All of the five A-Train satellites cross the equator within a few minutes of one another at around 1:30 p.m. local solar time. Since these missions all fly in tandem, the set of satellites is referred to as a constellation, or formation. Since this constellation is composed of missions with equator crossings in the early afternoon and also in the middle of the night (at about 1:30 a.m.), it is referred to as the Afternoon Constellation-to distinguish it from the Morning Constellation, consisting of Terra, Landsat-7, Satelite de Aplicaciones C and the New Millennium Program's Earth Observing-1 spacecraft.

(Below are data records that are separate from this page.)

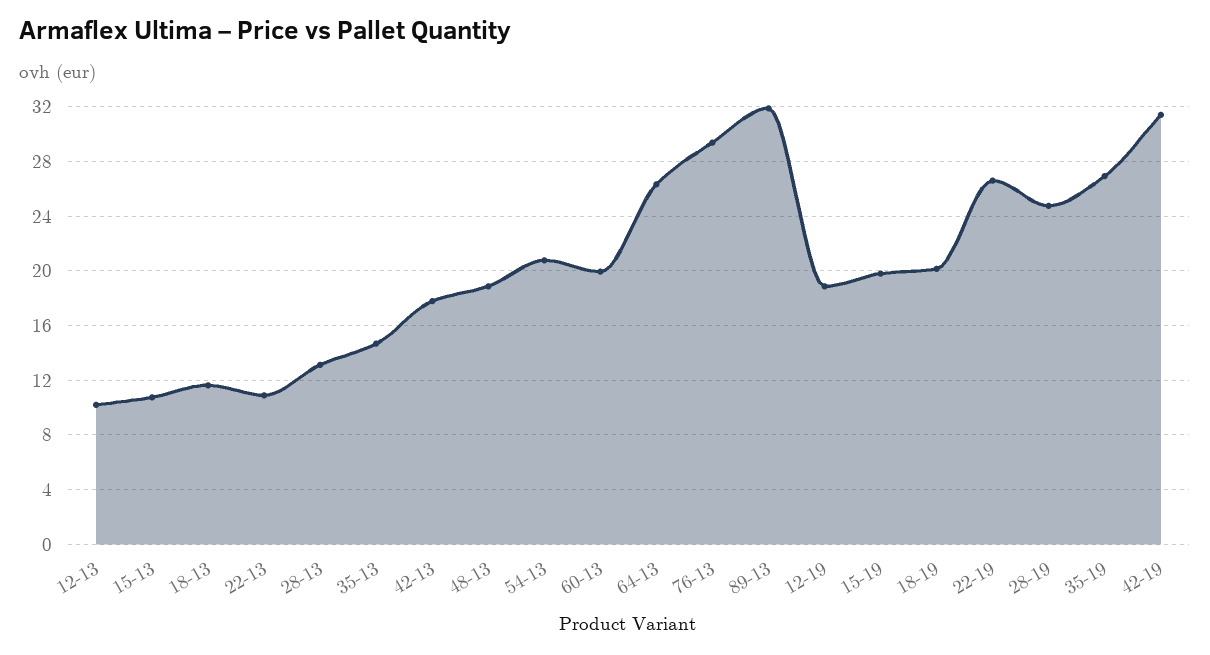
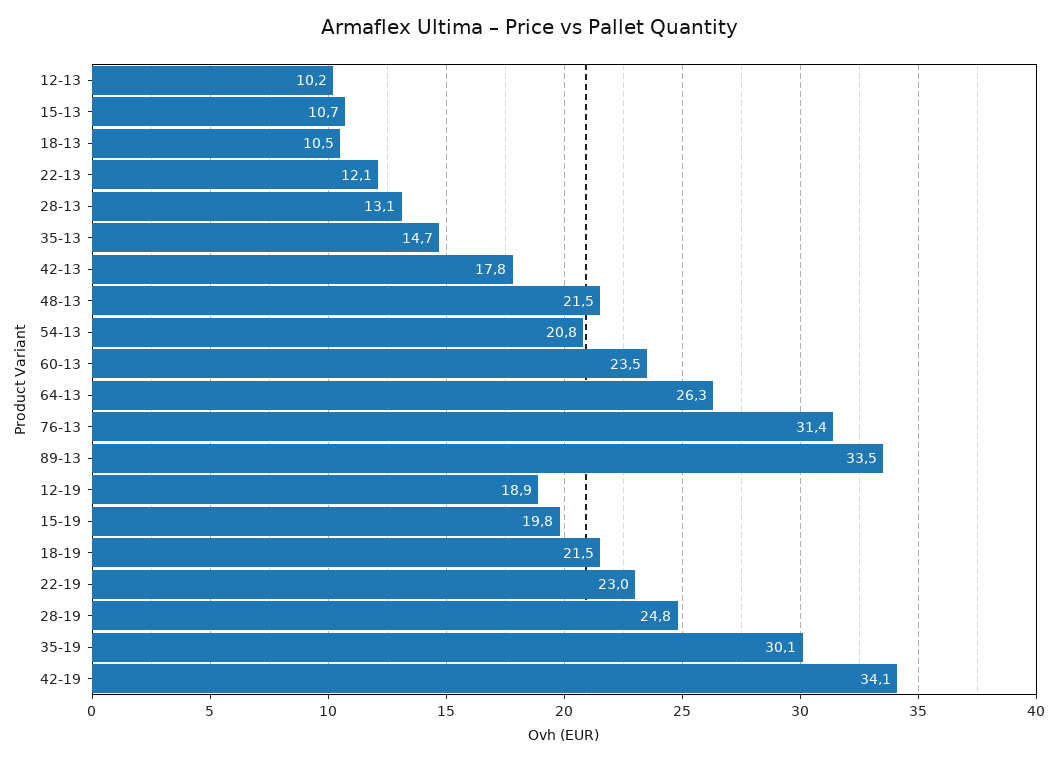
  {
    "12-13": 10.2,
    "15-13": 10.7,
-   "18-13": 11.5,
+   "18-13": 10.5,
-   "22-13": 11,
+   "22-13": 12.1,
    "28-13": 13.1,
    "35-13": 14.7,
    "42-13": 17.8,
-   "48-13": 19,
+   "48-13": 21.5,
    "54-13": 20.8,
-   "60-13": 20,
+   "60-13": 23.5,
    "64-13": 26.3,
-   "76-13": 29.5,
+   "76-13": 31.4,
-   "89-13": 32,
+   "89-13": 33.5,
    "12-19": 18.9,
    "15-19": 19.8,
-   "18-19": 20,
+   "18-19": 21.5,
-   "22-19": 26.5,
+   "22-19": 23,
    "28-19": 24.8,
-   "35-19": 27,
+   "35-19": 30.1,
-   "42-19": 31.5
+   "42-19": 34.1
  }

The term "A-Train" comes from an old jazz tune, "Take the A-Train", composed by Bill Strayhorn and made popular by Duke Ellington's band, and has become a popular nickname for the Afternoon Constellation because Aqua is the lead member of the formation and Aura is in the rear.

The geometry of Aqua's orbit (and thus, that of CloudSat and CALIPSO) has been selected to yield an orbital period such that the groundtrack repeats every 233 orbital revolutions or equivalently every 16 days, with a fixed orbital period of 98.88 minutes. The orbit is subject to small perturbations, mostly due to atmospheric drag on the satellite. Aqua's groundtrack is carefully aligned with the World Reference System (WRS-2) grid. CloudSat and CALIPSO use the same sun-synchronous, grid-aligned type of orbit as Aqua. The main difference is that the CloudSat/CALIPSO orbit is shifted 215 km (along the equator) east of Aqua's equator crossing, in order to avoid a sun-glint problem that would impact observations by the CALIPSO satellite.